Development of the new bridge began in March 2017. The 1,318-foot structure is supported by seven concrete pillars.

It replaces a steel trestle built in 1905 by the Nickel Plate Road that has 14 support structures and is located just north of the new bridge.

The Painesville bridge is part of the NS Lake Erie District that links Cleveland and Buffalo, New York. The line sees 10 to 15 trains per day.

Amtrak 448 at Bort Road

August 14, 2018

Bort Road is one of those countless rural roads in America that most people will never travel or know about.

It has a timeless quality about it, as though time has forgotten it.

Yet to the engineers in the Pennsylvania Department of Transportation, Bort Road is well known.

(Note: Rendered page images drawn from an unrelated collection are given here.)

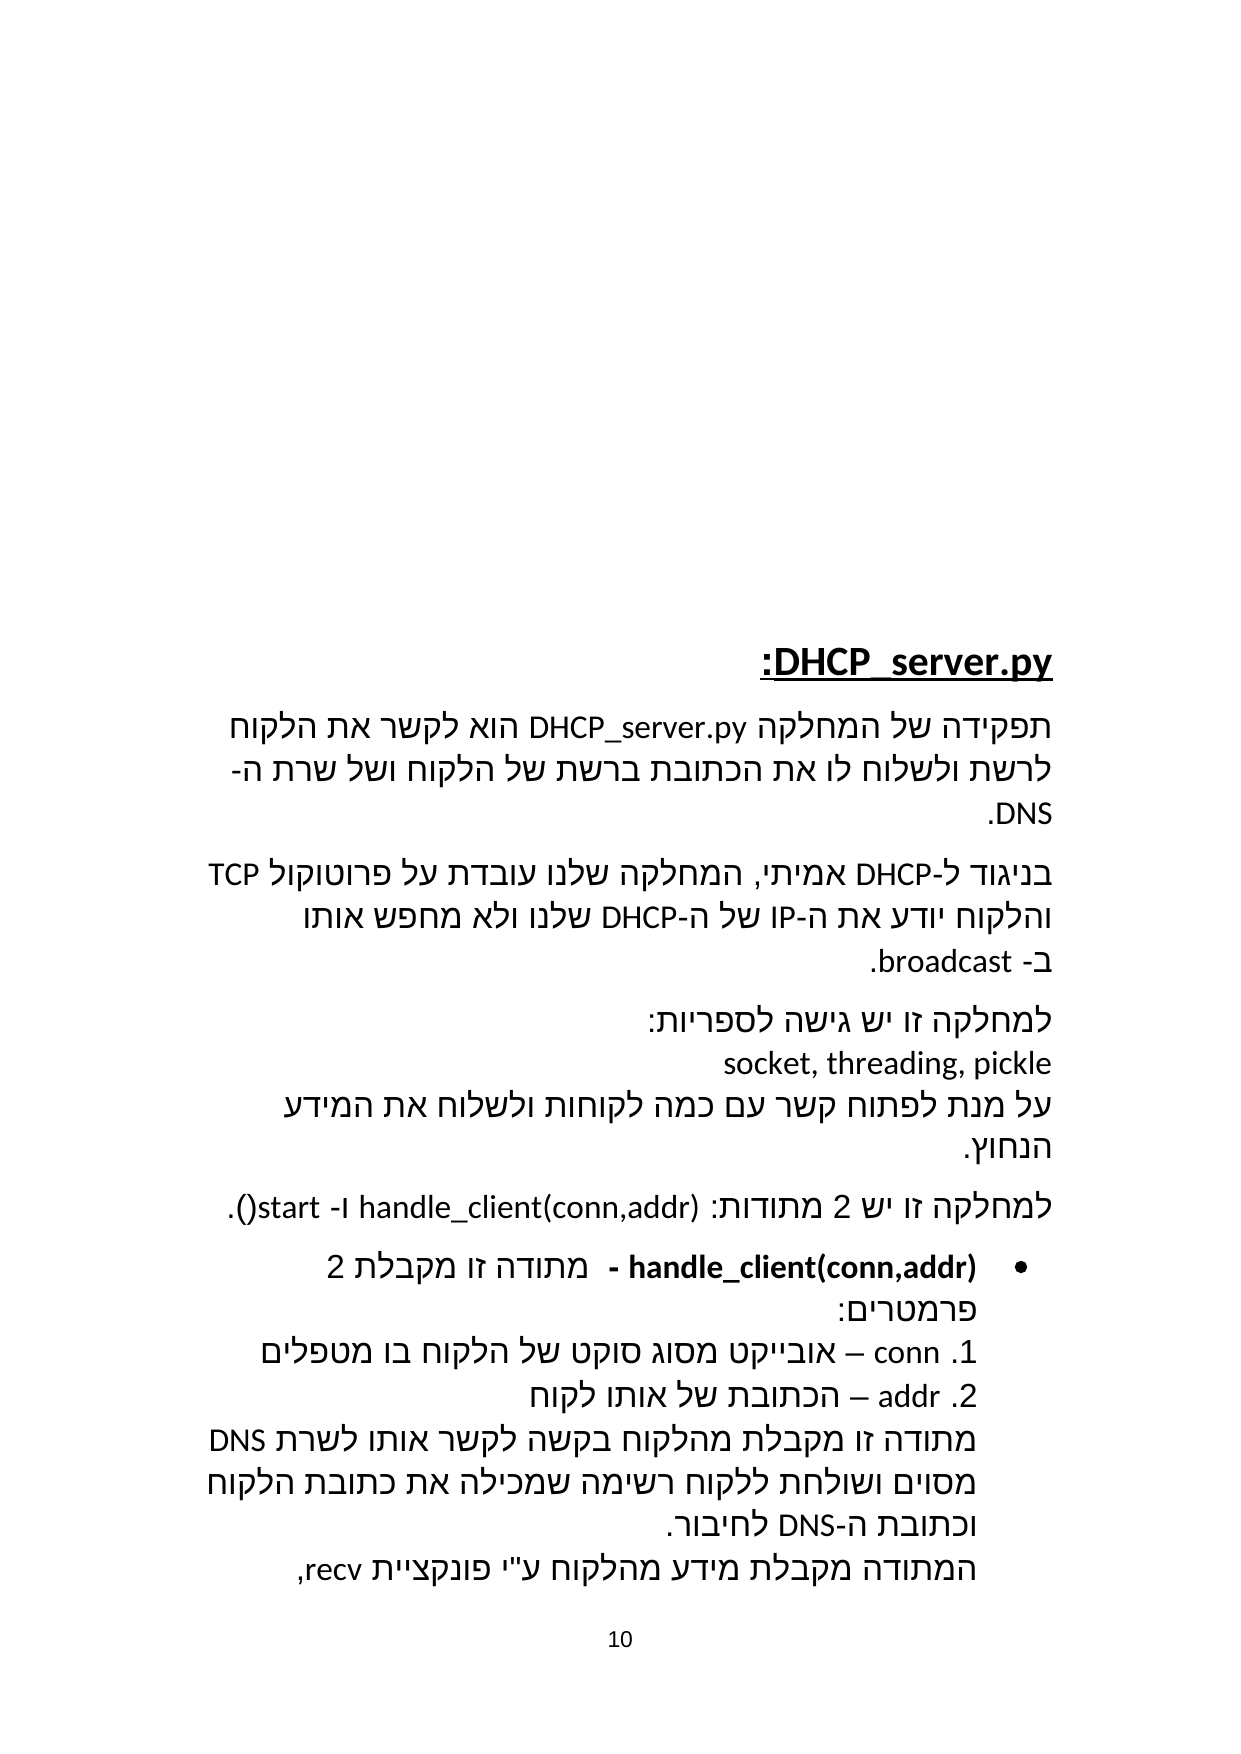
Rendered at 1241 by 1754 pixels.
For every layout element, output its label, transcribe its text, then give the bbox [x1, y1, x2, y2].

text למחלקה זו יש 2 מתודות: handle_client(conn,addr) ו- start(). [187, 1186, 1053, 1226]
text למחלקה זו יש גישה לספריות: socket, threading, pickle על מנת לפתוח קשר עם כמה לקוחות ולשלוח את המידע הנחוץ. [187, 1001, 1053, 1166]
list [187, 1246, 1015, 1589]
text בניגוד ל-DHCP אמיתי, המחלקה שלנו עובדת על פרוטוקול TCP והלקוח יודע את ה-IP של ה-DHCP שלנו ולא מחפש אותו ב- broadcast. [187, 853, 1053, 981]
text DHCP_server.py: [187, 635, 1053, 686]
text תפקידה של המחלקה DHCP_server.py הוא לקשר את הלקוח לרשת ולשלוח לו את הכתובת ברשת של הלקוח ושל שרת ה-DNS. [187, 707, 1053, 833]
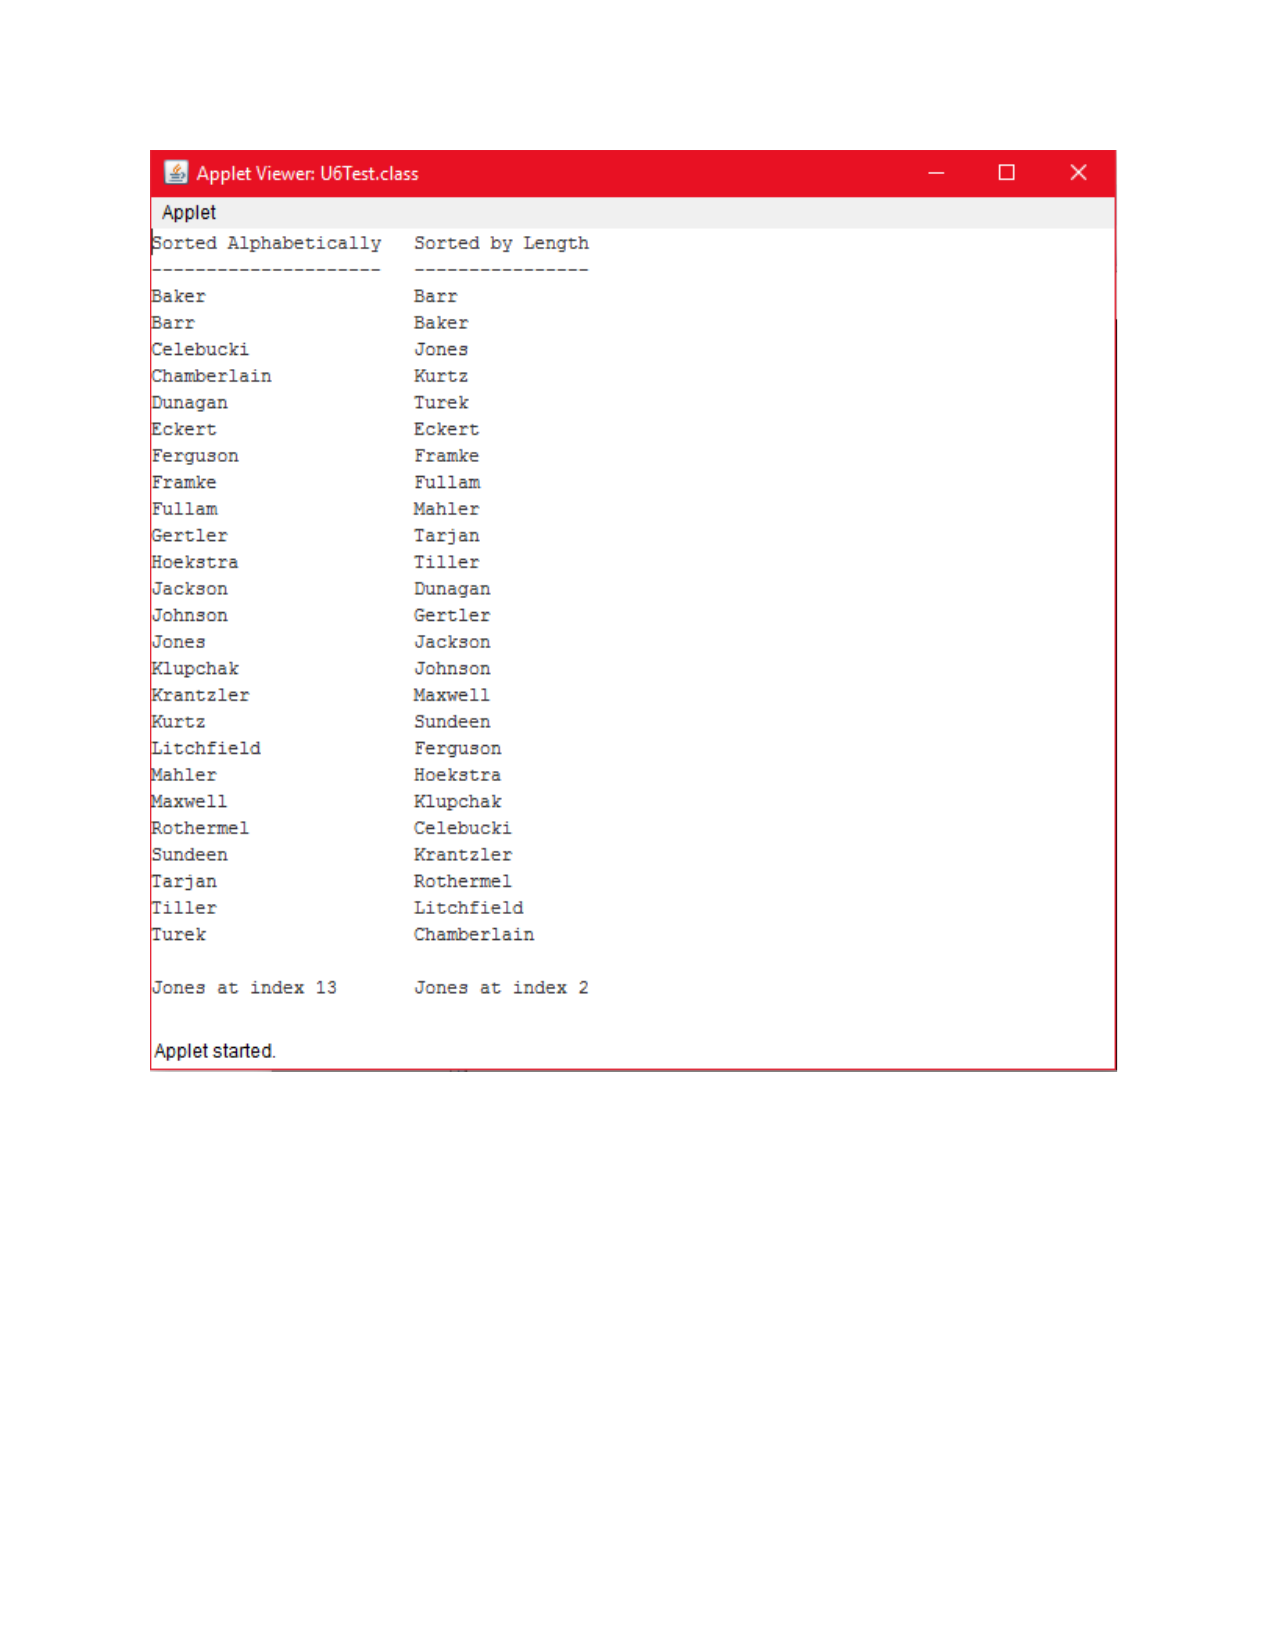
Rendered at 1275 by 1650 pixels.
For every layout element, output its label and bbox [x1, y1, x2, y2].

It crosses the CSX Erie West Subdivision on a one-lane bridge that was built decades ago when these tracks were owned by the New York Central.

In recent years the bridge has received some repairs and been closed for several weeks at times.

PennDOT would like to replace the bridge, possibly by moving it closer to the town of North East.

Perhaps some day in the not too distant future they’ll do that. But for now passenger trains continue to pass beneath this bridge just as countless NYC and Penn Central trains did in the years before Amtrak.

Shown is Amtrak’s Boston-bound Lake Shore Limited in late May.

The crossing signals in the background are for the Lake Erie District of Norfolk Southern, which Bort Road crosses at grade.

NS Wants to Remove Bridge in Toledo

January 24, 2018

A bridge over the Chicago Line of Norfolk Southern in Toledo that is often used by railfan photographers may be coming down soon.

The railroad has offered to the city of Toledo to remove the bridge at no expense to the city.

The bridge, which is located at the west end of Central Union Terminal, now know as Martin Luther King Jr. Plaza, is no longer open to vehicular traffic, but is used by pedestrians.

An NS government affairs officer told the Toledo City Council that the bridge presents a problem if the tracks need repair.

“The underlying track bed that the trains ride on top of is limited for maintenance because you’re unable to do any sort of raising of the underlying track bed at the location because of the tightness of where the bridge is,” he told the council.

Councilman Peter Ujvagi asked that the vote be delayed until he has the opportunity to meet with residents of the neighborhood who use the bridge.

Councilman Tyrone Riley expressed general concerns about NS bridges in the city, saying they need maintenance and are “in very deplorable condition.”

Kristin Cousino, a senior engineer with the City of Toledo, agrees with Riley. “[NS has] been reluctant to do so to the standards that the city will like.”